Torrance quit his role as a journalist and commentator in April 2018 and is now a civil servant working as a constitutional specialist in the Commons Library. The blog on the UCL site was peer-reviewed by two constitutional academics.

Around three hours after the blog was shared, Campbell shared a second article from The Scotsman offering opposing views from a prominent QC.

The BBC reporter wrote: “While prevailing legal view may not be very helpful to @scotgov the QC Aidan O’Neill has previously said there are ‘good arguments’ in favour of #indyref2 without a section 30 being lawful (summarised in this article, which has a link to his full opinion).”

O’Neill, an expert in constitutional law, said “the provisions of the Scotland Act 1998 as they currently stand” could allow MSPs to legislate for indyref2 – but warned that the conclusion would need to be tested in court.

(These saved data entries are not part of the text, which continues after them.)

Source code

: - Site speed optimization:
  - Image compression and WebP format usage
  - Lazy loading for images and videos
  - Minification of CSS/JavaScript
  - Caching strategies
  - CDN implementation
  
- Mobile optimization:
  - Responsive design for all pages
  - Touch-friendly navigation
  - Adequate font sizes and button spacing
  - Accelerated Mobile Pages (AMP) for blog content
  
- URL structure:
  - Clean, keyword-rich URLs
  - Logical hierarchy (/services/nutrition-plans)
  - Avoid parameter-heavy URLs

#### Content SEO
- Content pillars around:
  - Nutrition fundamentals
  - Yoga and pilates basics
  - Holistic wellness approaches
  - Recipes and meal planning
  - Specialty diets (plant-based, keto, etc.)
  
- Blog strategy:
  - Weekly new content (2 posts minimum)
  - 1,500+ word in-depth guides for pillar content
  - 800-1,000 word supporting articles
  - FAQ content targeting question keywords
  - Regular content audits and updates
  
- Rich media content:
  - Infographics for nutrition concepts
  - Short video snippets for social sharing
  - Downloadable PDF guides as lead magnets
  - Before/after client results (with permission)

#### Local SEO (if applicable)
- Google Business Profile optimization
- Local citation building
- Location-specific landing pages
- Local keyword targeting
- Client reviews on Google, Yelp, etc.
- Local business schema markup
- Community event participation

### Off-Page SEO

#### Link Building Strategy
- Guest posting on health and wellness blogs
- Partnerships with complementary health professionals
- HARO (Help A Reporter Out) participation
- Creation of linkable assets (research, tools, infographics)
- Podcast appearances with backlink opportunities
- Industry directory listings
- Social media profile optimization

The BBC denied that the first post had broken any editorial code.

A spokesperson told The National: “This is not in breach of editorial guidelines.

“The tweet did not link to a campaigning article. It’s an academic article setting out, without comment, what the Scotland Act says, and what the legal debate has been, on the competence of the Scottish Parliament to hold a consultative referendum.”

The BBC was further asked if Campbell's follow-up tweet wasn't a tacit acceptance of a lack of balance in the first.